An integral domain is a commutative ring with unity that has no zero divisors. This means that if a and b are nonzero elements of the ring, then their product ab is also nonzero. In this article, we will discuss how to prove that a given ring is an integral domain.
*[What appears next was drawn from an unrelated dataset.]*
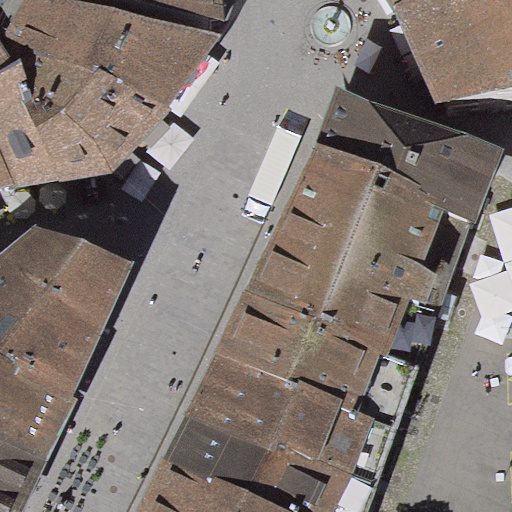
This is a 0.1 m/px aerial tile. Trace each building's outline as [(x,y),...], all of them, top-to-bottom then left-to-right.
[(0,197),(15,193),(63,191),(75,190),(114,186),(163,126),(220,45),(49,0),(4,0),(0,6),(0,197)] [(84,0),(226,36),(223,0),(222,0),(84,0)] [(511,0),(384,0),(437,104),(511,95),(511,0)] [(338,94),(247,296),(417,375),(443,307),(472,228),(507,152),(338,94)] [(0,447),(46,470),(113,328),(136,278),(36,238),(0,269),(0,447)] [(199,399),(373,489),(377,477),(399,414),(417,375),(247,296),(199,399)] [(199,399),(163,467),(256,511),(364,511),(368,503),(373,489),(199,399)] [(46,470),(0,447),(0,511),(22,511),(26,506),(46,470)] [(139,511),(256,511),(163,467),(139,511)]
Prove that a Given Ring is an Integral Domain

Steps

To prove that a given ring is an integral domain, we need to show that it satisfies the three defining properties of an integral domain: commutativity, associativity, and the absence of zero divisors. Here are the steps to follow:

1. Show that the ring is commutative: To prove that the ring is commutative, we need to show that for any two elements a and b in the ring, we have a*b = b*a. This can be done by using the properties of the ring and the distributive law of multiplication over addition.
2. Show that the ring is associative: To prove that the ring is associative, we need to show that for any three elements a, b, and c in the ring, we have (a*b)*c = a*(b*c). This can be done by using the properties of the ring and the associative law of multiplication.
3. Show that the ring has no zero divisors: To prove that the ring has no zero divisors, we need to show that for any two nonzero elements a and b in the ring, we have a*b ≠ 0. This can be done by assuming that a*b = 0 and then showing that either a or b must be zero, which contradicts our assumption.

Example

Consider the ring R = {a + b*sqrt(2) | a, b ∈ ℤ} with the usual addition and multiplication of real numbers. To prove that R is an integral domain, we need to show that it satisfies the three properties of an integral domain.

1. Commutativity: Let a, b ∈ R. Then a = x + y*sqrt(2) and b = w + z*sqrt(2) for some integers x, y, w, and z. We have a*b = (x + y*sqrt(2))(w + z*sqrt(2)) = (xw + 2yz) + (xz + yw)*sqrt(2) and b*a = (w + z*sqrt(2))(x + y*sqrt(2)) = (xw + 2yz) + (xz + yw)*sqrt(2). Therefore, a*b = b*a, and R is commutative.
2. Associativity: Let a, b, and c ∈ R. Then a = x + y*sqrt(2), b = w + z*sqrt(2), and c = u + v*sqrt(2) for some integers x, y, w, z, u, and v. We have (a*b)*c = ((xw + 2yz) + (xz + yw)*sqrt(2))(u + v*sqrt(2)) = [(xw + 2yz)u + 2(xz + yw)v] + [(xz + yw)u + (xw + 2yz)v]*sqrt(2) and a*(b*c) = (x + y*sqrt(2))[(wu + 2(zu + vw)*sqrt(2)] = [(xwu + 2xyzu + 2yzwu + 4yzvw) + (xzu + xvw + ywu + yvw)*sqrt(2)]. Therefore, (a*b)*c = a*(b*c), and R is associative.
3. Absence of zero divisors: Let a, b ∈ R such that a*b = 0. Then we have (x + y*sqrt(2))(w + z*sqrt(2)) = 0 for some integers x, y, w, and z. This implies that xw + 2yz + (xz + yw)*sqrt(2) = 0. If xz + yw ≠ 0, then we have yw = -xz and zw = -xy, which implies that z² = 2y², a contradiction since √2 is irrational. Therefore, xz + yw = 0, and we have xw = -2yz. Since x, y, w, and z are integers, this implies that x = 0 or w = 0. If x = 0, then yw = 0, which implies that y = 0 or w = 0. Similarly, if w = 0, then xz = 0, which implies that z = 0 or x = 0. Therefore, either a = 0 or b = 0, and R has no zero divisors.

Therefore, we have shown that R is commutative, associative, and has no zero divisors, which implies that R is an integral domain.

Conclusion

To prove that a given ring is an integral domain, we need to show that it satisfies the three defining properties of an integral domain: commutativity, associativity, and the absence of zero divisors. By following the steps outlined in this article, we can show that a given ring is an integral domain.